Entries supplied: Begin

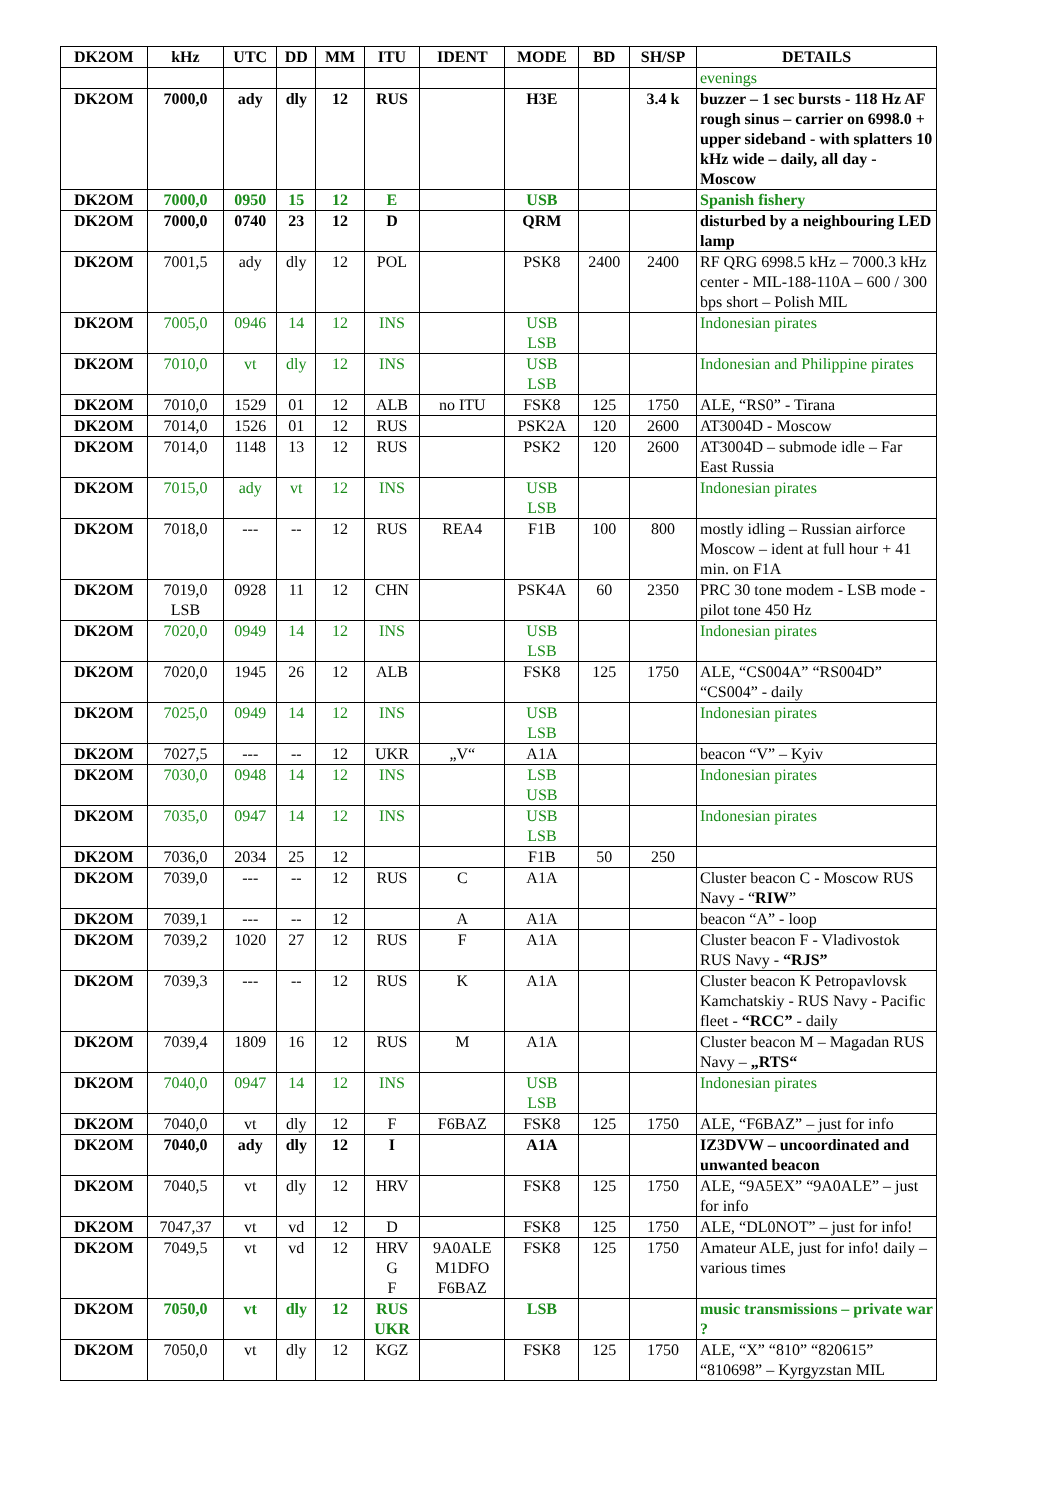| DK2OM | kHz | UTC | DD | MM | ITU | IDENT | MODE | BD | SH/SP | DETAILS |
| --- | --- | --- | --- | --- | --- | --- | --- | --- | --- | --- |
| | | | | | | | | | | evenings |
| DK2OM | 7000,0 | ady | dly | 12 | RUS | | H3E | | 3.4 k | buzzer – 1 sec bursts - 118 Hz AF rough sinus – carrier on 6998.0 + upper sideband - with splatters 10 kHz wide – daily, all day - Moscow |
| DK2OM | 7000,0 | 0950 | 15 | 12 | E | | USB | | | Spanish fishery |
| DK2OM | 7000,0 | 0740 | 23 | 12 | D | | QRM | | | disturbed by a neighbouring LED lamp |
| DK2OM | 7001,5 | ady | dly | 12 | POL | | PSK8 | 2400 | 2400 | RF QRG 6998.5 kHz – 7000.3 kHz center - MIL-188-110A – 600 / 300 bps short – Polish MIL |
| DK2OM | 7005,0 | 0946 | 14 | 12 | INS | | USB LSB | | | Indonesian pirates |
| DK2OM | 7010,0 | vt | dly | 12 | INS | | USB LSB | | | Indonesian and Philippine pirates |
| DK2OM | 7010,0 | 1529 | 01 | 12 | ALB | no ITU | FSK8 | 125 | 1750 | ALE, “RS0” - Tirana |
| DK2OM | 7014,0 | 1526 | 01 | 12 | RUS | | PSK2A | 120 | 2600 | AT3004D - Moscow |
| DK2OM | 7014,0 | 1148 | 13 | 12 | RUS | | PSK2 | 120 | 2600 | AT3004D – submode idle – Far East Russia |
| DK2OM | 7015,0 | ady | vt | 12 | INS | | USB LSB | | | Indonesian pirates |
| DK2OM | 7018,0 | --- | -- | 12 | RUS | REA4 | F1B | 100 | 800 | mostly idling – Russian airforce Moscow – ident at full hour + 41 min. on F1A |
| DK2OM | 7019,0 LSB | 0928 | 11 | 12 | CHN | | PSK4A | 60 | 2350 | PRC 30 tone modem - LSB mode - pilot tone 450 Hz |
| DK2OM | 7020,0 | 0949 | 14 | 12 | INS | | USB LSB | | | Indonesian pirates |
| DK2OM | 7020,0 | 1945 | 26 | 12 | ALB | | FSK8 | 125 | 1750 | ALE, “CS004A” “RS004D” “CS004” - daily |
| DK2OM | 7025,0 | 0949 | 14 | 12 | INS | | USB LSB | | | Indonesian pirates |
| DK2OM | 7027,5 | --- | -- | 12 | UKR | „V“ | A1A | | | beacon “V” – Kyiv |
| DK2OM | 7030,0 | 0948 | 14 | 12 | INS | | LSB USB | | | Indonesian pirates |
| DK2OM | 7035,0 | 0947 | 14 | 12 | INS | | USB LSB | | | Indonesian pirates |
| DK2OM | 7036,0 | 2034 | 25 | 12 | | | F1B | 50 | 250 | |
| DK2OM | 7039,0 | --- | -- | 12 | RUS | C | A1A | | | Cluster beacon C - Moscow RUS Navy - “ RIW ” |
| DK2OM | 7039,1 | --- | -- | 12 | | A | A1A | | | beacon “A” - loop |
| DK2OM | 7039,2 | 1020 | 27 | 12 | RUS | F | A1A | | | Cluster beacon F - Vladivostok RUS Navy - “RJS” |
| DK2OM | 7039,3 | --- | -- | 12 | RUS | K | A1A | | | Cluster beacon K Petropavlovsk Kamchatskiy - RUS Navy - Pacific fleet - “RCC” - daily |
| DK2OM | 7039,4 | 1809 | 16 | 12 | RUS | M | A1A | | | Cluster beacon M – Magadan RUS Navy – „RTS“ |
| DK2OM | 7040,0 | 0947 | 14 | 12 | INS | | USB LSB | | | Indonesian pirates |
| DK2OM | 7040,0 | vt | dly | 12 | F | F6BAZ | FSK8 | 125 | 1750 | ALE, “F6BAZ” – just for info |
| DK2OM | 7040,0 | ady | dly | 12 | I | | A1A | | | IZ3DVW – uncoordinated and unwanted beacon |
| DK2OM | 7040,5 | vt | dly | 12 | HRV | | FSK8 | 125 | 1750 | ALE, “9A5EX” “9A0ALE” – just for info |
| DK2OM | 7047,37 | vt | vd | 12 | D | | FSK8 | 125 | 1750 | ALE, “DL0NOT” – just for info! |
| DK2OM | 7049,5 | vt | vd | 12 | HRV G F | 9A0ALE M1DFO F6BAZ | FSK8 | 125 | 1750 | Amateur ALE, just for info! daily – various times |
| DK2OM | 7050,0 | vt | dly | 12 | RUS UKR | | LSB | | | music transmissions – private war ? |
| DK2OM | 7050,0 | vt | dly | 12 | KGZ | | FSK8 | 125 | 1750 | ALE, “X” “810” “820615” “810698” – Kyrgyzstan MIL |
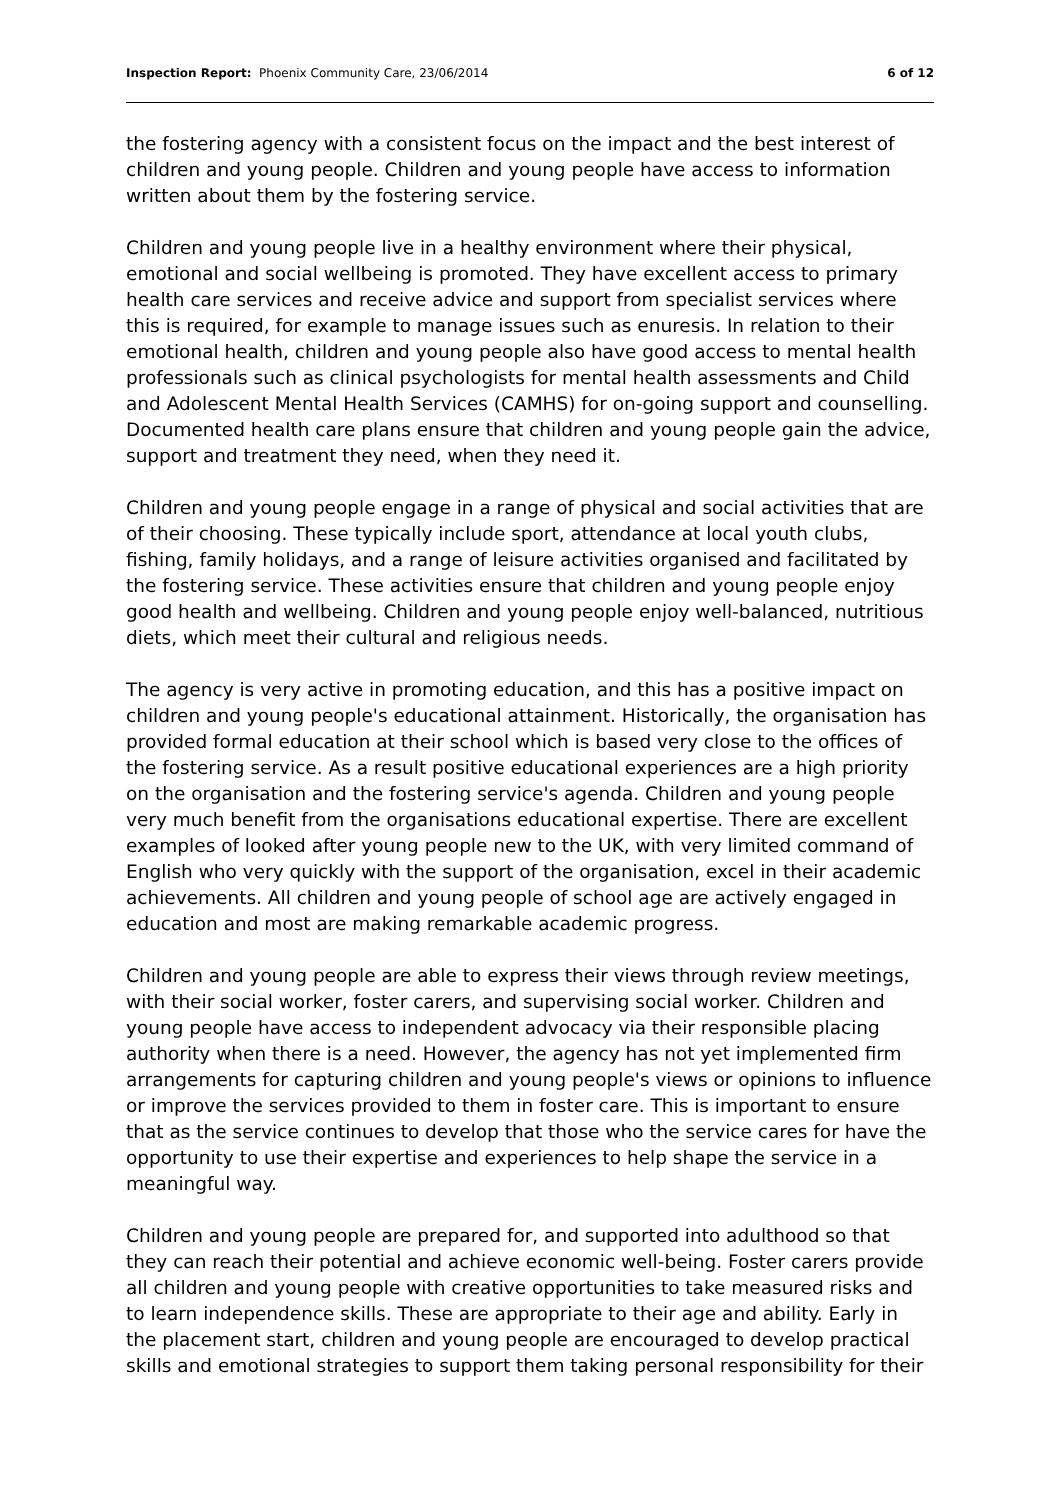Inspection Report: Phoenix Community Care, 23/06/2014 6 of 12
the fostering agency with a consistent focus on the impact and the best interest of children and young people. Children and young people have access to information written about them by the fostering service.
Children and young people live in a healthy environment where their physical, emotional and social wellbeing is promoted. They have excellent access to primary health care services and receive advice and support from specialist services where this is required, for example to manage issues such as enuresis. In relation to their emotional health, children and young people also have good access to mental health professionals such as clinical psychologists for mental health assessments and Child and Adolescent Mental Health Services (CAMHS) for on-going support and counselling. Documented health care plans ensure that children and young people gain the advice, support and treatment they need, when they need it.
Children and young people engage in a range of physical and social activities that are of their choosing. These typically include sport, attendance at local youth clubs, fishing, family holidays, and a range of leisure activities organised and facilitated by the fostering service. These activities ensure that children and young people enjoy good health and wellbeing. Children and young people enjoy well-balanced, nutritious diets, which meet their cultural and religious needs.
The agency is very active in promoting education, and this has a positive impact on children and young people's educational attainment. Historically, the organisation has provided formal education at their school which is based very close to the offices of the fostering service. As a result positive educational experiences are a high priority on the organisation and the fostering service's agenda. Children and young people very much benefit from the organisations educational expertise. There are excellent examples of looked after young people new to the UK, with very limited command of English who very quickly with the support of the organisation, excel in their academic achievements. All children and young people of school age are actively engaged in education and most are making remarkable academic progress.
Children and young people are able to express their views through review meetings, with their social worker, foster carers, and supervising social worker. Children and young people have access to independent advocacy via their responsible placing authority when there is a need. However, the agency has not yet implemented firm arrangements for capturing children and young people's views or opinions to influence or improve the services provided to them in foster care. This is important to ensure that as the service continues to develop that those who the service cares for have the opportunity to use their expertise and experiences to help shape the service in a meaningful way.
Children and young people are prepared for, and supported into adulthood so that they can reach their potential and achieve economic well-being. Foster carers provide all children and young people with creative opportunities to take measured risks and to learn independence skills. These are appropriate to their age and ability. Early in the placement start, children and young people are encouraged to develop practical skills and emotional strategies to support them taking personal responsibility for their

Entries supplied: End

The expected answer is an exact copy of the lines above, beginning at the line with "unwanted beacon |" and ending at the line with "various times |", with both ends in.

» Written solution:
| DK2OM | 7040,0 | ady | dly | 12 | I | | A1A | | | IZ3DVW – uncoordinated and unwanted beacon |
| DK2OM | 7040,5 | vt | dly | 12 | HRV | | FSK8 | 125 | 1750 | ALE, “9A5EX” “9A0ALE” – just for info |
| DK2OM | 7047,37 | vt | vd | 12 | D | | FSK8 | 125 | 1750 | ALE, “DL0NOT” – just for info! |
| DK2OM | 7049,5 | vt | vd | 12 | HRV G F | 9A0ALE M1DFO F6BAZ | FSK8 | 125 | 1750 | Amateur ALE, just for info! daily – various times |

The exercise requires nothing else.